# [WORK ITEM]
Transcribe the lines starting at the one that contains "Redwood Shores" and continuing through the last line, leaving out the pictures.

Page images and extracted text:
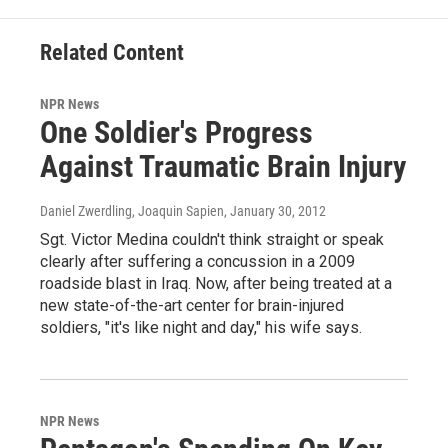
Related Content
NPR News
One Soldier's Progress
Against Traumatic Brain Injury
Daniel Zwerdling, Joaquin Sapien
, January 30, 2012
Sgt. Victor Medina couldn't think straight or speak
clearly after suffering a concussion in a 2009
roadside blast in Iraq. Now, after being treated at a
new state-of-the-art center for brain-injured
soldiers, "it's like night and day," his wife says.
NPR News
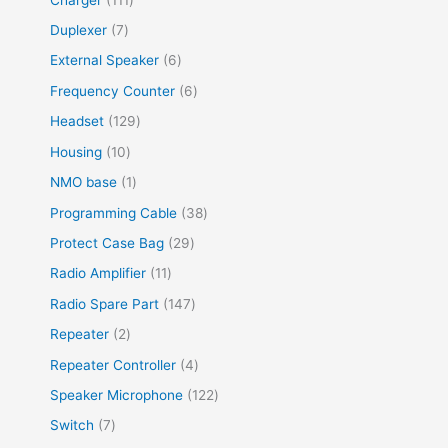
Duplexer
7
External Speaker
6
Frequency Counter
6
Headset
129
Housing
10
NMO base
1
Programming Cable
38
Protect Case Bag
29
Radio Amplifier
11
Radio Spare Part
147
Repeater
2
Repeater Controller
4
Speaker Microphone
122
Switch
7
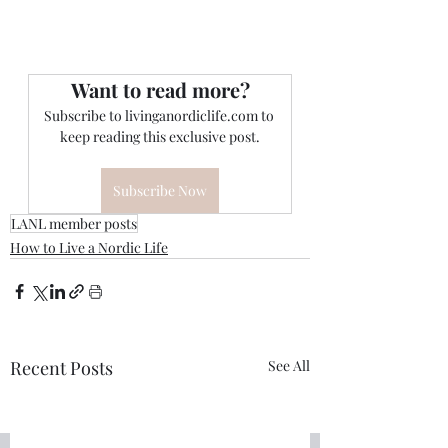
Want to read more?
Subscribe to livinganordiclife.com to 
keep reading this exclusive post.
Subscribe Now
LANL member posts
How to Live a Nordic Life
Recent Posts
See All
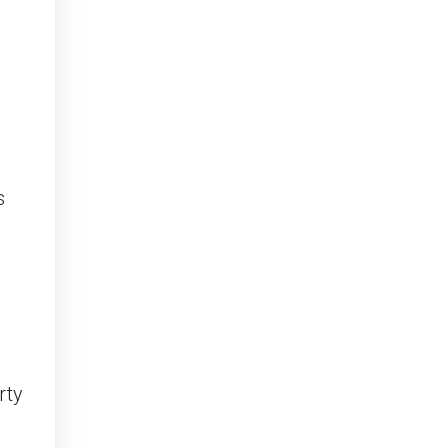
s
rty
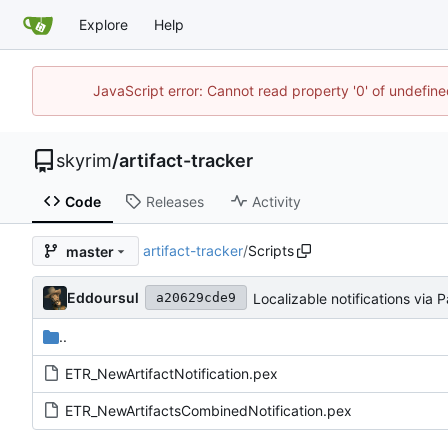
Explore
Help
JavaScript error: Cannot read property '0' of undefin
skyrim
/
artifact-tracker
Code
Releases
Activity
artifact-tracker
/
Scripts
master
Eddoursul
Localizable notifications via 
a20629cde9
..
ETR_NewArtifactNotification.pex
ETR_NewArtifactsCombinedNotification.pex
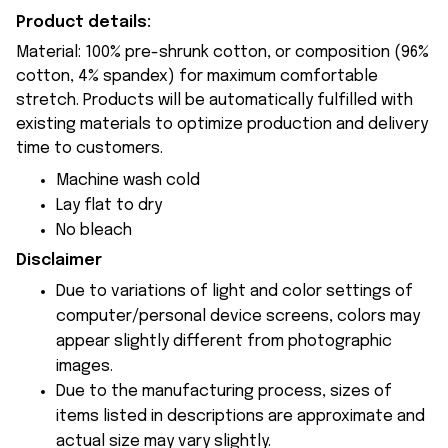
Product details:
Material: 100% pre-shrunk cotton, or composition (96%
cotton, 4% spandex) for maximum comfortable
stretch. Products will be automatically fulfilled with
existing materials to optimize production and delivery
time to customers.
Machine wash cold
Lay flat to dry
No bleach
Disclaimer
Due to variations of light and color settings of
computer/personal device screens, colors may
appear slightly different from photographic
images.
Due to the manufacturing process, sizes of
items listed in descriptions are approximate and
actual size may vary slightly.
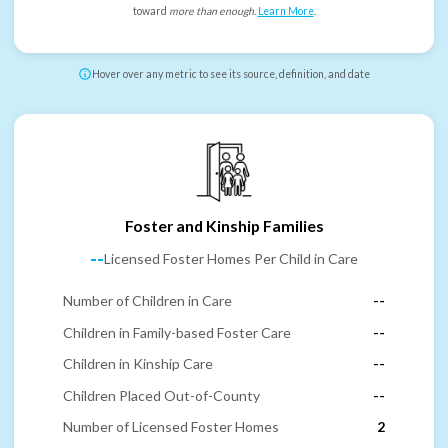
toward
more than enough
.
Learn More
.
Hover over any metric to see its source, definition, and date
Foster and Kinship Families
--
Licensed Foster Homes Per Child in Care
Number of Children in Care
--
Children in Family-based Foster Care
--
Children in Kinship Care
--
Children Placed Out-of-County
--
Number of Licensed Foster Homes
2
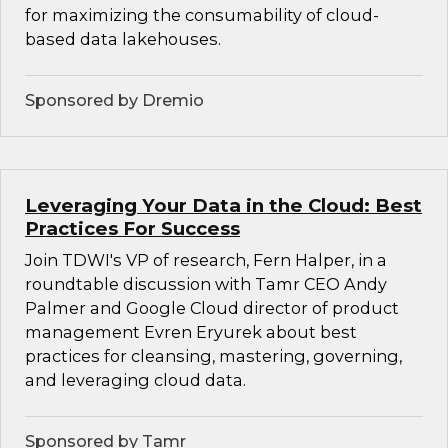
for maximizing the consumability of cloud-
based data lakehouses.
Sponsored by Dremio
Leveraging Your Data in the Cloud: Best
Practices For Success
Join TDWI's VP of research, Fern Halper, in a
roundtable discussion with Tamr CEO Andy
Palmer and Google Cloud director of product
management Evren Eryurek about best
practices for cleansing, mastering, governing,
and leveraging cloud data.
Sponsored by Tamr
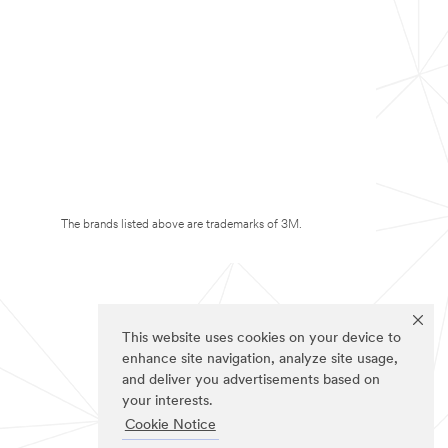
The brands listed above are trademarks of 3M.
This website uses cookies on your device to
enhance site navigation, analyze site usage,
and deliver you advertisements based on
your interests.
Cookie Notice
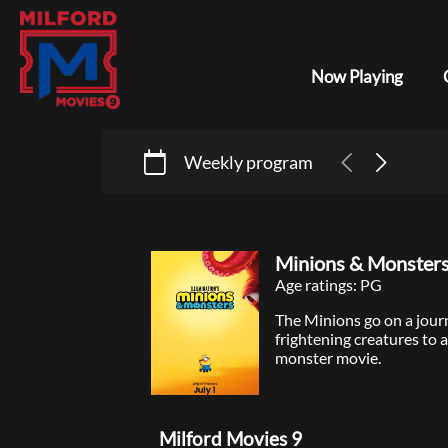
Now Playing
Weekly program
Minions & Monster
Age ratings: PG
The Minions go on a journ
frightening creatures to a
monster movie.
Milford Movies 9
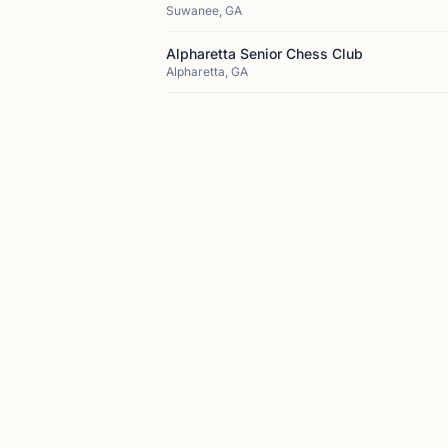
Suwanee, GA
Alpharetta Senior Chess Club
Alpharetta, GA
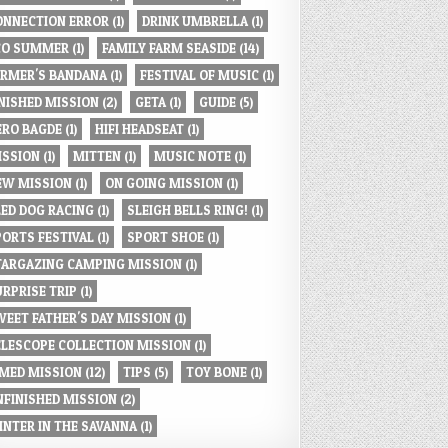
ONNECTION ERROR
(1)
DRINK UMBRELLA
(1)
CO SUMMER
(1)
FAMILY FARM SEASIDE
(14)
ARMER'S BANDANA
(1)
FESTIVAL OF MUSIC
(1)
INISHED MISSION
(2)
GETA
(1)
GUIDE
(5)
ERO BAGDE
(1)
HIFI HEADSEAT
(1)
ISSION
(1)
MITTEN
(1)
MUSIC NOTE
(1)
EW MISSION
(1)
ON GOING MISSION
(1)
LED DOG RACING
(1)
SLEIGH BELLS RING!
(1)
PORTS FESTIVAL
(1)
SPORT SHOE
(1)
TARGAZING CAMPING MISSION
(1)
URPRISE TRIP
(1)
WEET FATHER'S DAY MISSION
(1)
ELESCOPE COLLECTION MISSION
(1)
IMED MISSION
(12)
TIPS
(5)
TOY BONE
(1)
NFINISHED MISSION
(2)
INTER IN THE SAVANNA
(1)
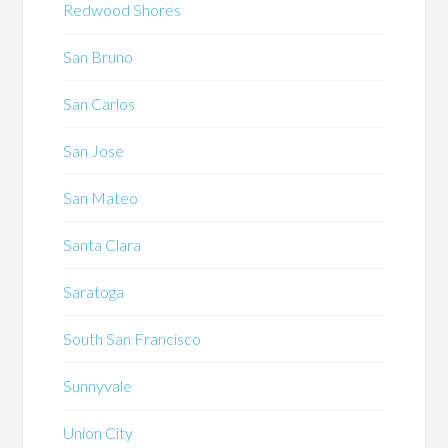
Redwood Shores
San Bruno
San Carlos
San Jose
San Mateo
Santa Clara
Saratoga
South San Francisco
Sunnyvale
Union City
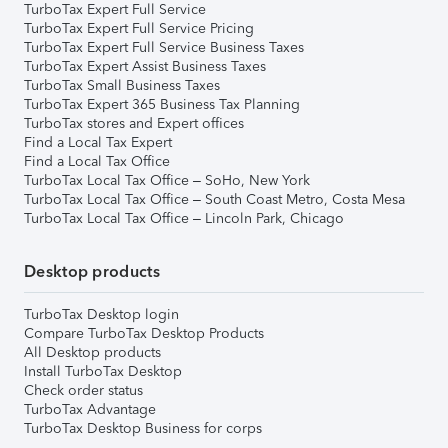
TurboTax Expert Full Service
TurboTax Expert Full Service Pricing
TurboTax Expert Full Service Business Taxes
TurboTax Expert Assist Business Taxes
TurboTax Small Business Taxes
TurboTax Expert 365 Business Tax Planning
TurboTax stores and Expert offices
Find a Local Tax Expert
Find a Local Tax Office
TurboTax Local Tax Office – SoHo, New York
TurboTax Local Tax Office – South Coast Metro, Costa Mesa
TurboTax Local Tax Office – Lincoln Park, Chicago
Desktop products
TurboTax Desktop login
Compare TurboTax Desktop Products
All Desktop products
Install TurboTax Desktop
Check order status
TurboTax Advantage
TurboTax Desktop Business for corps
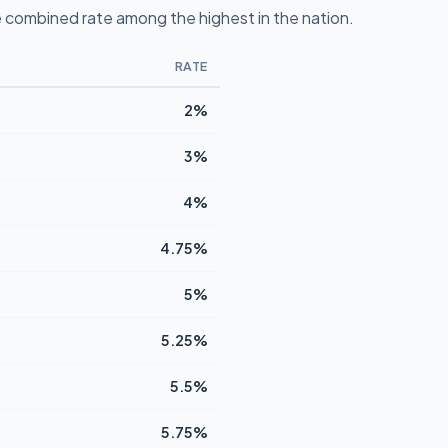
 combined rate among the highest in the nation.
RATE
2%
3%
4%
4.75%
5%
5.25%
5.5%
5.75%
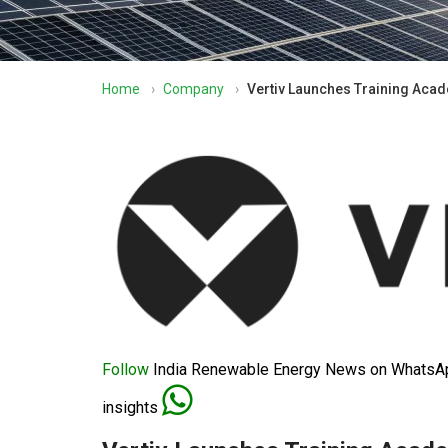
Home
›
Company
›
Vertiv Launches Training Acad
Follow
India Renewable Energy News on WhatsApp
insights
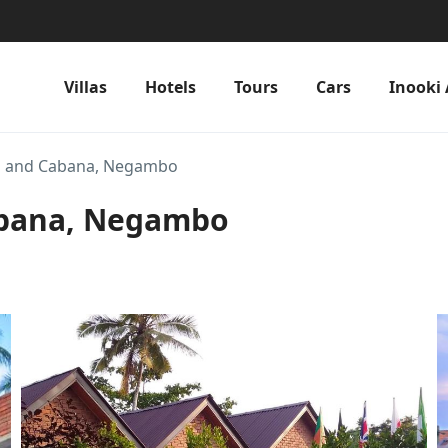
Villas
Hotels
Tours
Cars
Inooki 
a and Cabana, Negambo
abana, Negambo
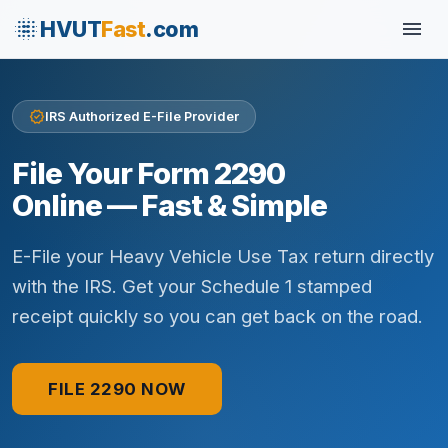
blur_on
menu
HVUT
Fast
.com
verified
IRS Authorized E-File Provider
File Your Form 2290
Online — Fast & Simple
E-File your Heavy Vehicle Use Tax return directly
with the IRS. Get your Schedule 1 stamped
receipt quickly so you can get back on the road.
FILE 2290 NOW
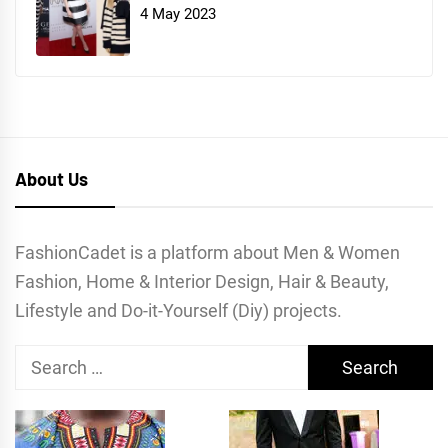
4 May 2023
About Us
FashionCadet is a platform about Men & Women
Fashion, Home & Interior Design, Hair & Beauty,
Lifestyle and Do-it-Yourself (Diy) projects.
Search
for:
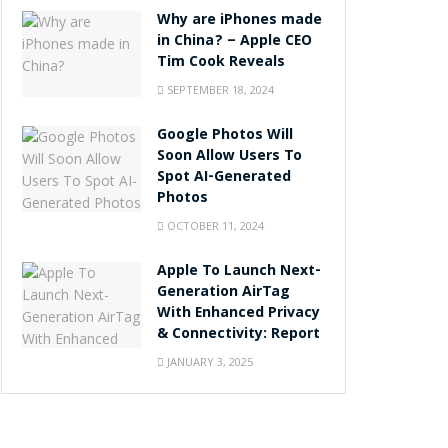
Why are iPhones made
in China? – Apple CEO
Tim Cook Reveals
SEPTEMBER 18, 2024
Google Photos Will
Soon Allow Users To
Spot AI-Generated
Photos
OCTOBER 11, 2024
Apple To Launch Next-
Generation AirTag
With Enhanced Privacy
& Connectivity: Report
JANUARY 3, 2025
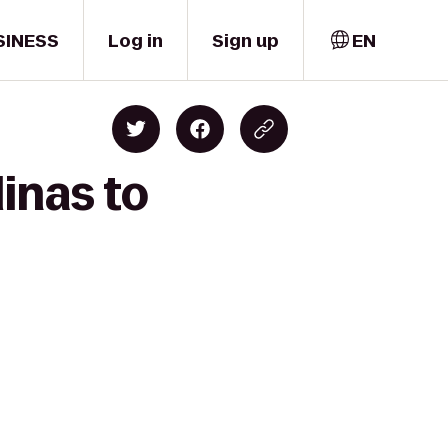
SINESS
Log in
Sign up
EN
inas to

# [RESULT OF THIS EXERCISE]
Redwood Shores
San Bruno
San Carlos
San Jose
San Mateo
Santa Clara
Saratoga
South San Francisco
Sunnyvale
Union City
TurboTax Expert Full Service
TurboTax Expert Full Service Pricing
TurboTax Expert Full Service Business Taxes
TurboTax Expert Assist Business Taxes
TurboTax Small Business Taxes
TurboTax Expert 365 Business Tax Planning
TurboTax stores and Expert offices
Find a Local Tax Expert
Find a Local Tax Office
TurboTax Local Tax Office – SoHo, New York
TurboTax Local Tax Office – South Coast Metro, Costa Mesa
TurboTax Local Tax Office – Lincoln Park, Chicago
Desktop products
TurboTax Desktop login
Compare TurboTax Desktop Products
All Desktop products
Install TurboTax Desktop
Check order status
TurboTax Advantage
TurboTax Desktop Business for corps
 combined rate among the highest in the nation.
RATE
2%
3%
4%
4.75%
5%
5.25%
5.5%
5.75%
Home
›
Company
›
Vertiv Launches Training Acad
Follow
India Renewable Energy News on WhatsApp
insights
Villas
Hotels
Tours
Cars
Inooki 
a and Cabana, Negambo
abana, Negambo
blur_on
menu
HVUT
Fast
.com
verified
IRS Authorized E-File Provider
File Your Form 2290
Online — Fast & Simple
E-File your Heavy Vehicle Use Tax return directly
with the IRS. Get your Schedule 1 stamped
receipt quickly so you can get back on the road.
FILE 2290 NOW
4 May 2023
About Us
FashionCadet is a platform about Men & Women
Fashion, Home & Interior Design, Hair & Beauty,
Lifestyle and Do-it-Yourself (Diy) projects.
Search
for:
Why are iPhones made
in China? – Apple CEO
Tim Cook Reveals
SEPTEMBER 18, 2024
Google Photos Will
Soon Allow Users To
Spot AI-Generated
Photos
OCTOBER 11, 2024
Apple To Launch Next-
Generation AirTag
With Enhanced Privacy
& Connectivity: Report
JANUARY 3, 2025
SINESS
Log in
Sign up
EN
inas to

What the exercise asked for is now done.